Baahhhhh! Experience of a sheep at a TSA checkpoint 

I got myself into a seeming pickle yesterday at San Francisco International. I managed to pack my Driver's License, my only official photo id on me, in my checked baggage and realized what I had done after checking in my bag.

So I show up at TSA through the Pre-Check line, which I was eligible for, and told the TSA agent what had happened. He said not to worry. and that he will call a Supervisor and she will take care of it. So in a few minutes the Supervisor lady showed up. She asked me what other Id's I had handy. I showed her my company photo id and several credit cards. She then asked me, if I had my health insurance card of something like that, which of course I did. After checking those she signed off on my boarding card and said that I was good to go, and please proceed through the Pre-Check checkpoint. Which of course I did. And as usual it took a minute to get the bag through x-ray and me through the magnetometer and I was on my way.

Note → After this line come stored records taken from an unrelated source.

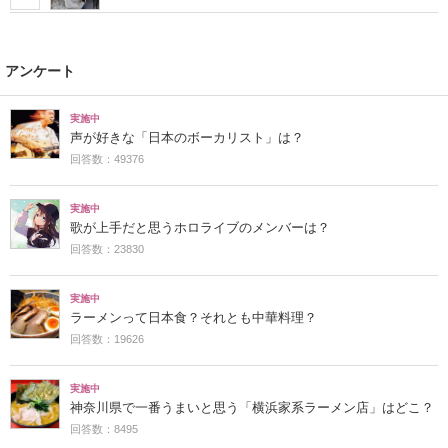
アンケート
実施中
声が好きな「日本のボーカリスト」は？
回答数：49376
実施中
歌が上手だと思うホロライブのメンバーは？
回答数：23830
実施中
ラーメンって日本食？それとも中華料理？
回答数：19626
実施中
神奈川県で一番うまいと思う「横浜家系ラーメン店」はどこ？
回答数：8495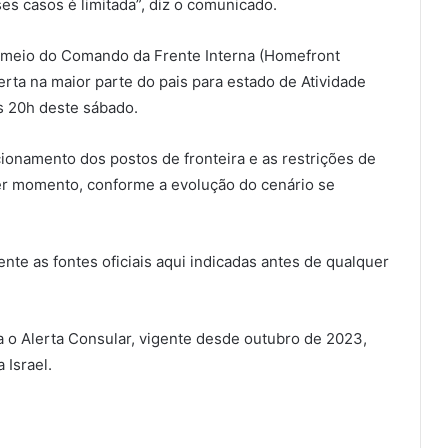
ses casos é limitada”, diz o comunicado.
or meio do Comando da Frente Interna (Homefront
rta na maior parte do pais para estado de Atividade
 às 20h deste sábado.
onamento dos postos de fronteira e as restrições de
er momento, conforme a evolução do cenário se
nte as fontes oficiais aqui indicadas antes de qualquer
da o Alerta Consular, vigente desde outubro de 2023,
 Israel.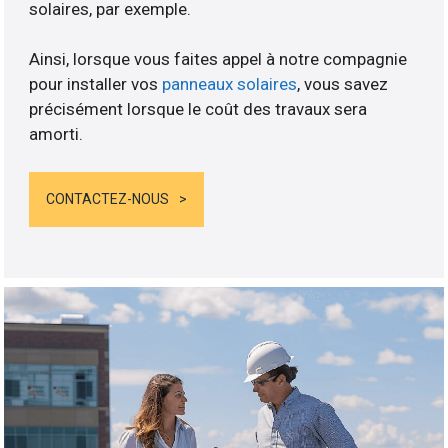
solaires, par exemple.
Ainsi, lorsque vous faites appel à notre compagnie
pour installer vos
panneaux solaires
, vous savez
précisément lorsque le coût des travaux sera
amorti.
CONTACTEZ-NOUS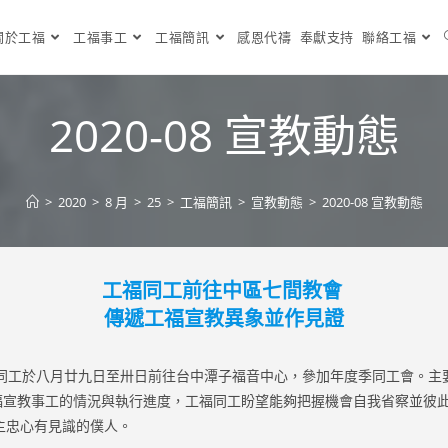
關於工福
工福事工
工福簡訊
感恩代禱
奉獻支持
聯絡工福
2020-08 宣教動態
>
2020
>
8 月
>
25
>
工福簡訊
>
宣教動態
>
2020-08 宣教動態
工福同工前往中區七間教會
傳遞工福宣教異象並作見證
工於八月廿九日至卅日前往台中潭子福音中心，參加年度季同工會。主
福宣教事工的情況與執行進度，工福同工盼望能夠把握機會自我省察並彼
主忠心有見識的僕人。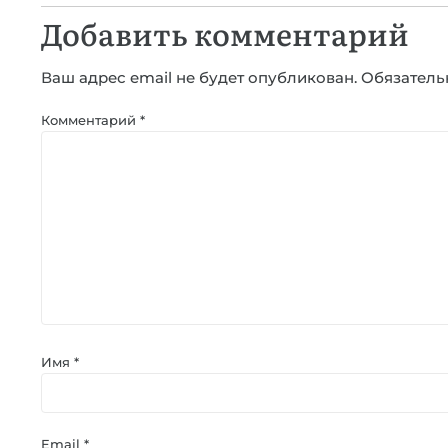
Добавить комментарий
Ваш адрес email не будет опубликован.
Обязатель
Комментарий
*
Имя
*
Email
*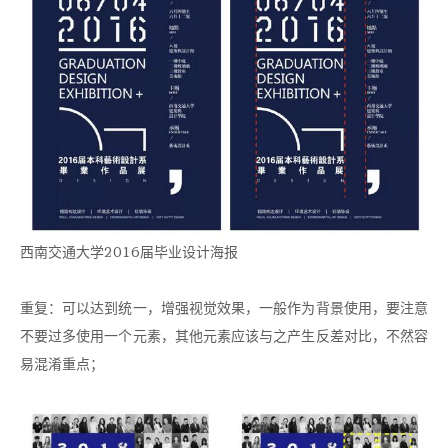
西南交通大学2016届毕业设计海报
重复：可以达到统一，增强视觉效果，一般作为背景使用，要注意
不要过多使用一个元素，其他元素应该与之产生反差对比，不然容
易混淆重点；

What I thought might get me into a horrible pickle actually cost just 5 extra minutes and I was relieved.


----------



## SarahZ (Dec 14, 2013)

Wow. That's awesome.


----------



## AmtrakBlue (Dec 14, 2013)

Sheep 1 - Haters 0


----------



## the_traveler (Dec 14, 2013)

It's nice to hear that TSA agents are human too!


----------



## ALC Rail Writer (Dec 14, 2013)

The TSA remains a huge waste of taxpayer money. That being said I am glad your plans were not disrupted and that the employees were pleasant. For what its worth my last flight out of CAK had a friendly TSA staff and an easy checkpoint, I don't hate the agents just their agency.


----------



## Bob Dylan (Dec 14, 2013)

As much as you Travel on Airlines jis you're Probably an Honorary TSA Agent! Did you show them your Badge? :lol:


----------



## jis (Dec 14, 2013)

jimhudson said:


> As much as you Travel on Airlines jis you're Probably an Honorary TSA Agent! Did you show them your Badge? :lol:


Well I have gone through the rigmarole of becoming a Global Entry System Trusted Traveler by going through the biometrics registration and extended interview process. So in some sense I fall in the category of most trusted variety of sheep ... err ... traveler that they have and on whom they probably have an extensive dossier. :lol: So in some sense I am a high level sheep I'd say  What can I say, I just find the notion of soaring in the sky instead of bitching and moaning about it on the ground quite attractive at least for myself 

Mind you, I looove traveling on the ground too, specially by train, e.g. as I did two weekends back in Alaska. But there is no way for me to visit my native India, or fly across the North Pole or the Hindu Kush and the Urals and Bering Sea or South to North across the middle of Siberia over Ekaterinberg and then over the Svalbards and Spitzbergen in crisp arctic clear weather on a moonlit night, by train. So each has its own charm.


----------



## SarahZ (Dec 14, 2013)

jis said:


> jimhudson said:
> 
> 
> > As much as you Travel on Airlines jis you're Probably an Honorary TSA Agent! Did you show them your Badge? :lol:
> ...


----------



## railiner (Dec 14, 2013)

It was admirable for you to take the time to post a positive story about the TSA, among the almost all negative stories posted on these boards.....


----------